Monday, August 5, 2019

The Problem with Avoiding Genre Formula

One of the pluses mentioned by authors who self-publish is that the author isn’t trapped by the formula insisted upon by the big publishers.  

Unfortunately, many don’t realize that this formula is more related to what the reader wants than what the publisher demands.

I’ve been reading a bunch of self-published books, and I’m seeing this problem with surprising frequency.

For example, I started a paranormal cozy mystery series.  The heroine sees ghosts and solves their murders so they can rest in peace.  A cozy mystery tends to be laid back with an amateur sleuth who uses nosiness and intelligence to figure out the murder.  Violence and the gross elements (the dead body, blood, etc.) are usually off page until the very end when the amateur sleuth faces the killer but prevails.  

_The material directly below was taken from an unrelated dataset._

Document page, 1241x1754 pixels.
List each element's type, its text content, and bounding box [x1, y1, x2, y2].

In one book in this series, the amateur sleuth is heading to a Western ghost town which is now a restored tourist destination.  She falls asleep and dreams about a ghost taking her to the local town where she meets the sheriff and discovers that a little girl and her family have disappeared, probably trapped in a mine or lost in the desert, and the little girl is in deadly danger.

After the amateur sleuth wakes up, she arrives in town and discovers her dream was accurate.  The hotel is exactly as she dreamed, and the sheriff is the person she dreamed about.  People know the family she dreamed about were there, but no one realizes that the family is in trouble.  

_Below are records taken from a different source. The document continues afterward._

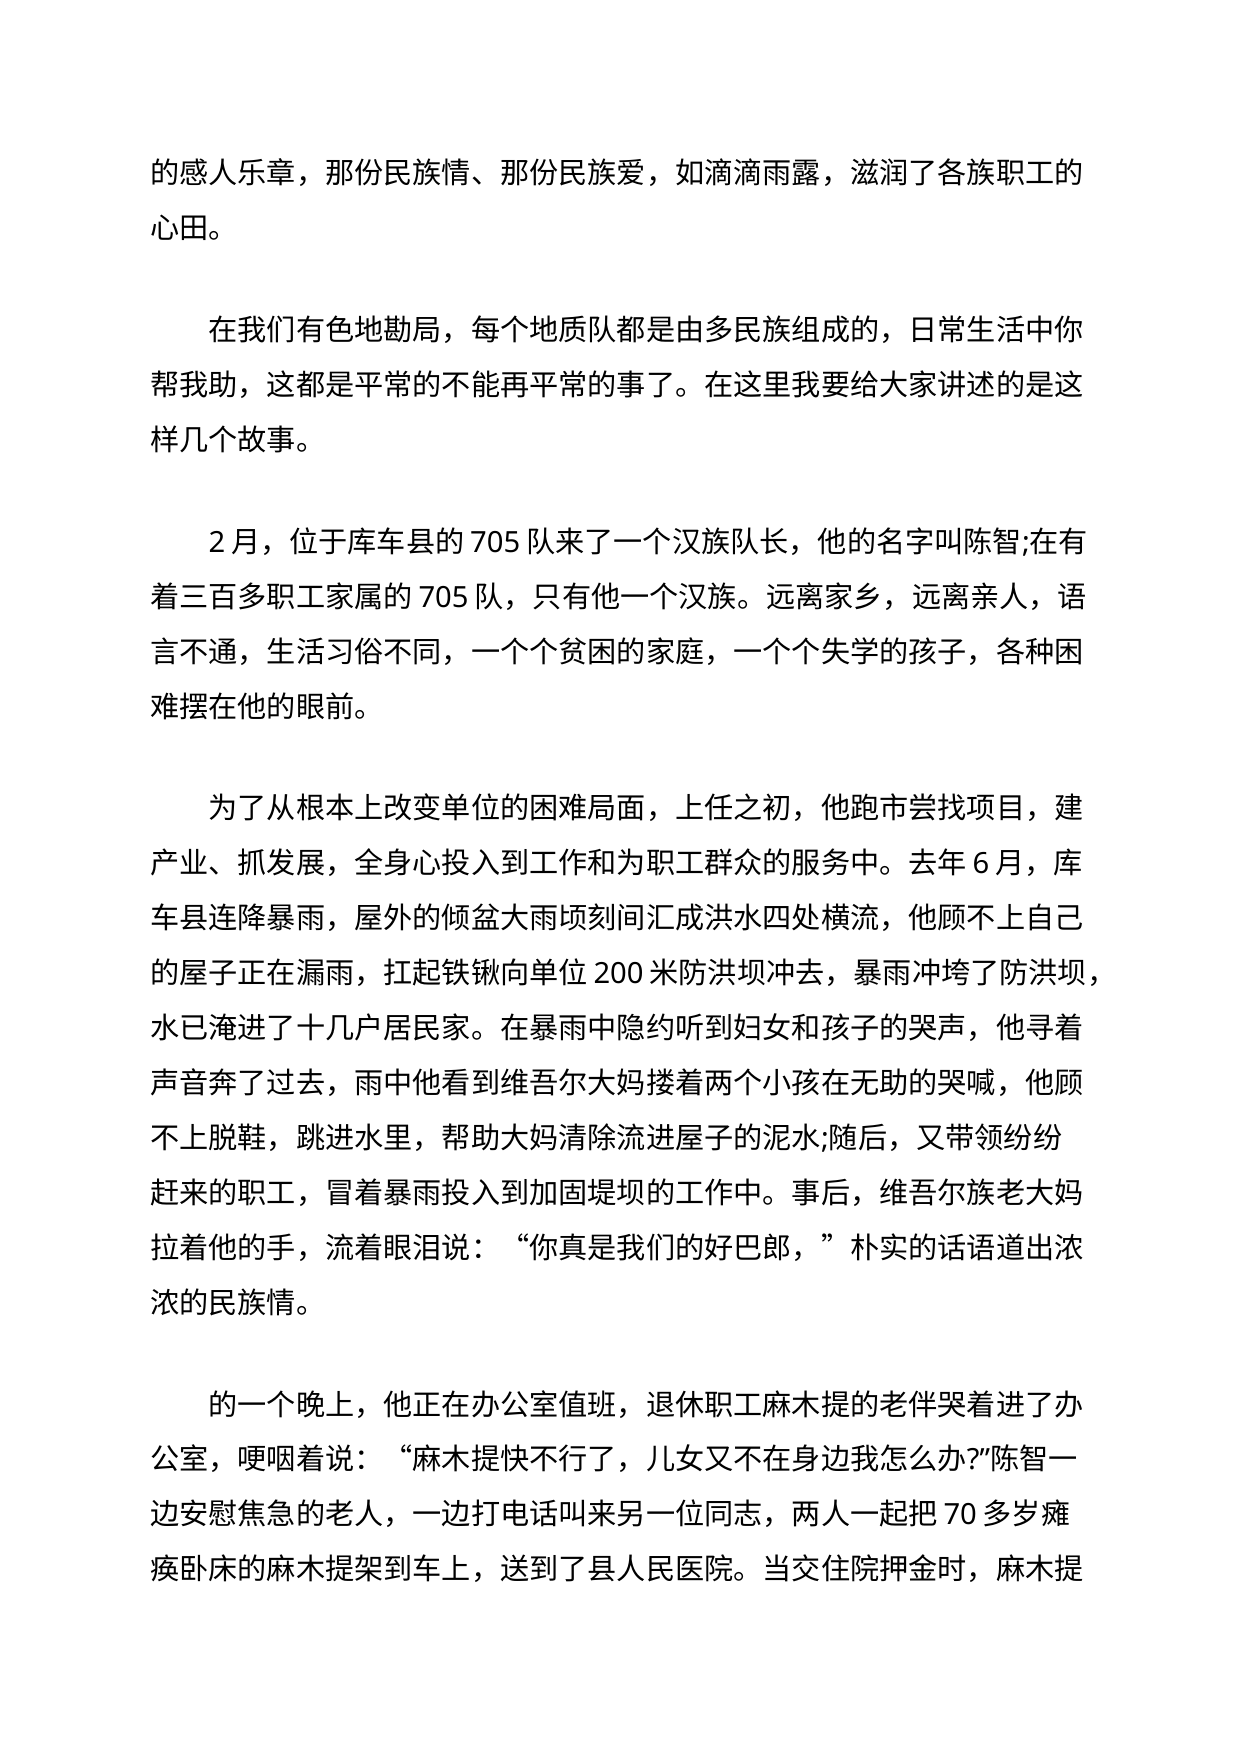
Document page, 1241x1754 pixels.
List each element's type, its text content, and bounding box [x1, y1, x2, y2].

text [150, 150, 1090, 247]
text 在我们有色地勘局，每个地质队都是由多民族组成的，日常生活中你帮我助，这都是平常的不能再平常的事了。在这里我要给大家讲述的是这样几个故事。 [150, 307, 1090, 459]
text 为了从根本上改变单位的困难局面，上任之初，他跑市尝找项目，建产业、抓发展，全身心投入到工作和为职工群众的服务中。去年6月，库车县连降暴雨，屋外的倾盆大雨顷刻间汇成洪水四处横流，他顾不上自己的屋子正在漏雨，扛起铁锹向单位200米防洪坝冲去，暴雨冲垮了防洪坝，水已淹进了十几户居民家。在暴雨中隐约听到妇女和孩子的哭声，他寻着声音奔了过去，雨中他看到维吾尔大妈搂着两个小孩在无助的哭喊，他顾不上脱鞋，跳进水里，帮助大妈清除流进屋子的泥水;随后，又带领纷纷赶来的职工，冒着暴雨投入到加固堤坝的工作中。事后，维吾尔族老大妈拉着他的手，流着眼泪说：“你真是我们的好巴郎，”朴实的话语道出浓浓的民族情。 [150, 785, 1090, 1322]
text 2月，位于库车县的705队来了一个汉族队长，他的名字叫陈智;在有着三百多职工家属的705队，只有他一个汉族。远离家乡，远离亲人，语言不通，生活习俗不同，一个个贫困的家庭，一个个失学的孩子，各种困难摆在他的眼前。 [150, 518, 1090, 725]
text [150, 1381, 1090, 1588]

At this point, you’d expect the amateur sleuth to tell the sheriff about the little girl in danger and to do everything in her power to find her.  She does not.  Instead, she acts like this is her standard cozy mystery and begins a very slow and casual investigation while enjoying her vacation. 

Later, she meets the owner of the hotel who knew the family had expressed interest in exploring dangerous mines in search of treasure.  The hotel owner finally realizes the family may be in trouble but won’t tell the sheriff.  The amateur sleuth then gives her three days to tell the sheriff or she will.  All this while the young family may be trapped in a gold mine or the desert without food or water.  

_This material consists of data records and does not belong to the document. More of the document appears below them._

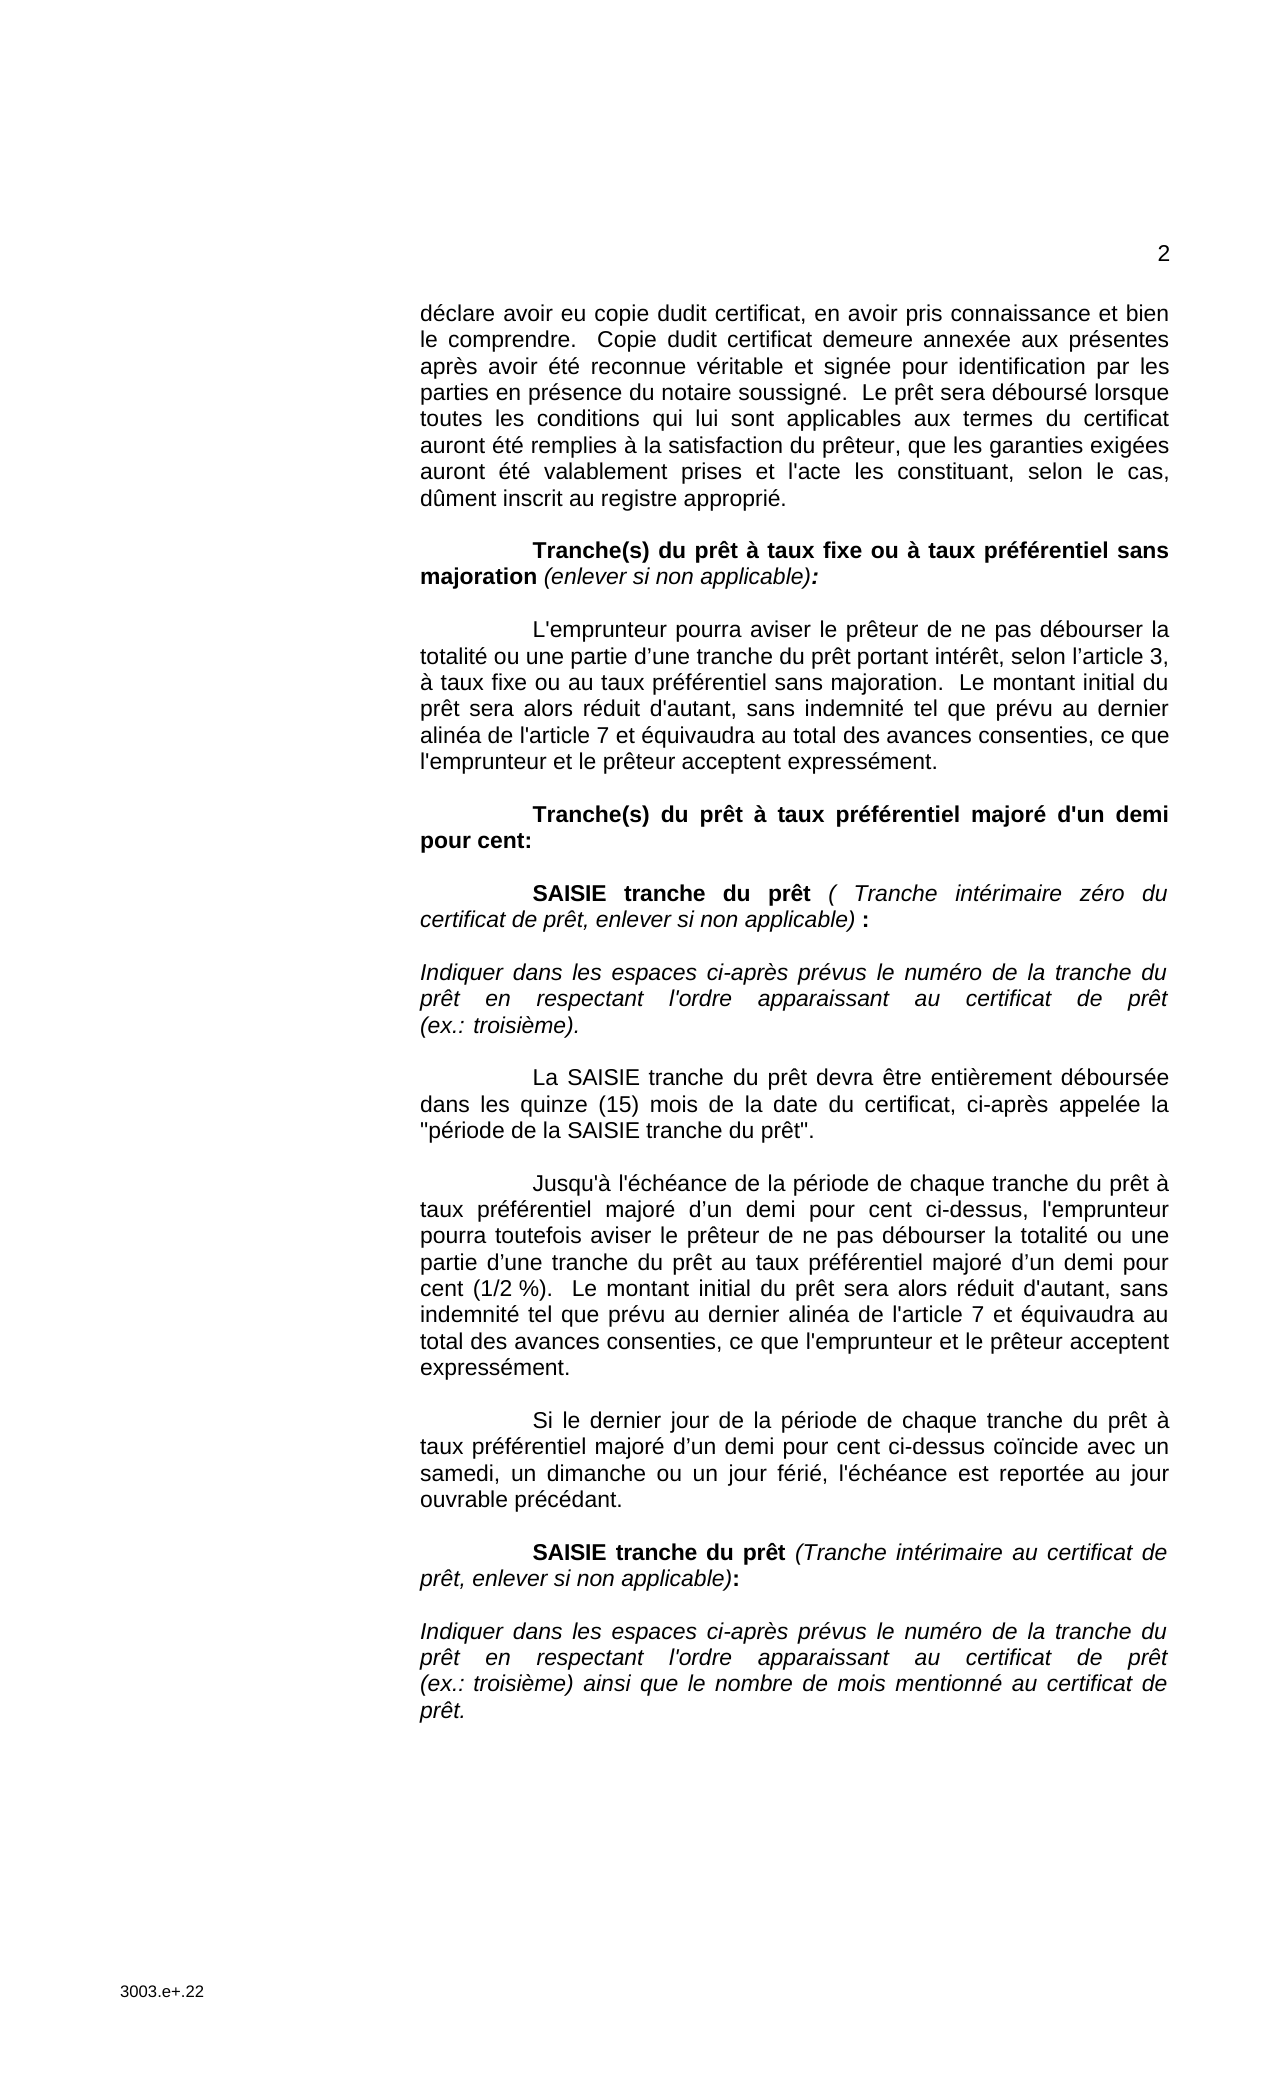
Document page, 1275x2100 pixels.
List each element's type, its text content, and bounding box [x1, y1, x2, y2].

text Indiquer dans les espaces ci-après prévus le numéro de la tranche du prêt en respectant l'ordre apparaissant au certificat de prêt (ex.: troisième) ainsi que le nombre de mois mentionné au certificat de prêt. [420, 1618, 1170, 1723]
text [420, 300, 1170, 511]
text La SAISIE tranche du prêt devra être entièrement déboursée dans les quinze (15) mois de la date du certificat, ci-après appelée la "période de la SAISIE tranche du prêt". [420, 1064, 1170, 1143]
text SAISIE tranche du prêt ( Tranche intérimaire zéro du certificat de prêt, enlever si non applicable) : [420, 880, 1170, 932]
text SAISIE tranche du prêt (Tranche intérimaire au certificat de prêt, enlever si non applicable): [420, 1539, 1170, 1591]
text L'emprunteur pourra aviser le prêteur de ne pas débourser la totalité ou une partie d’une tranche du prêt portant intérêt, selon l’article 3, à taux fixe ou au taux préférentiel sans majoration. Le montant initial du prêt sera alors réduit d'autant, sans indemnité tel que prévu au dernier alinéa de l'article 7 et équivaudra au total des avances consenties, ce que l'emprunteur et le prêteur acceptent expressément. [420, 616, 1170, 774]
text Jusqu'à l'échéance de la période de chaque tranche du prêt à taux préférentiel majoré d’un demi pour cent ci-dessus, l'emprunteur pourra toutefois aviser le prêteur de ne pas débourser la totalité ou une partie d’une tranche du prêt au taux préférentiel majoré d’un demi pour cent (1/2 %). Le montant initial du prêt sera alors réduit d'autant, sans indemnité tel que prévu au dernier alinéa de l'article 7 et équivaudra au total des avances consenties, ce que l'emprunteur et le prêteur acceptent expressément. [420, 1170, 1170, 1381]
text Indiquer dans les espaces ci-après prévus le numéro de la tranche du prêt en respectant l'ordre apparaissant au certificat de prêt (ex.: troisième). [420, 959, 1170, 1038]
text Si le dernier jour de la période de chaque tranche du prêt à taux préférentiel majoré d’un demi pour cent ci-dessus coïncide avec un samedi, un dimanche ou un jour férié, l'échéance est reportée au jour ouvrable précédant. [420, 1407, 1170, 1512]
text Tranche(s) du prêt à taux préférentiel majoré d'un demi pour cent: [420, 801, 1170, 853]
text Tranche(s) du prêt à taux fixe ou à taux préférentiel sans majoration (enlever si non applicable): [420, 537, 1170, 590]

I was screaming at the main character at this point as well as the writer who took a suspense plot and inserted it into a cozy then failed to follow through with the changes.  Needless to say, I haven’t bought any of her other books.  

Another novel with a weird mix of amateur sleuth and suspense had the amateur sleuth trying to solve a crime while the police and FBI were attacking it from another angle so its plot resembled a regular deck of cards with a UNO deck shuffled in.  The frustrating mix not only destroyed whatever tension and mystery existed by giving away too much information, but it alienated readers who prefer suspense or amateur sleuth mysteries.  

My recent favorite disaster is a series about a new private investigator who is accidentally dubbed a paranormal investigator.  He doesn’t believe in the paranormal, but he’s more than willing to take clients to prove the answer isn’t paranormal at all. The author has branded this series urban fantasy despite having no magic/paranormal elements.  This is essentially like selling someone an Oreo milkshake that doesn’t have any Oreos in it, and the author then make fun of the reader for enjoying Oreos.  So, readers who enjoy vanilla shakes won’t buy it, readers who want the Oreos won’t buy the next.  

Romances with other elements like a mystery or the paranormal often lose sight of the romance and let the other genre drive the plot.  Part of this problem is poor branding or a misunderstanding of what a romance is.  

If you want to break the rules of a genre, you must understand them first as well as the audience’s expectations and then, very carefully, make your changes so that they make sense within the genre or genres.  Then you must brand the book as the correct genre or genre cross-mix so you find the right readers for your book.  

Those rules about formula are there for a very good reason.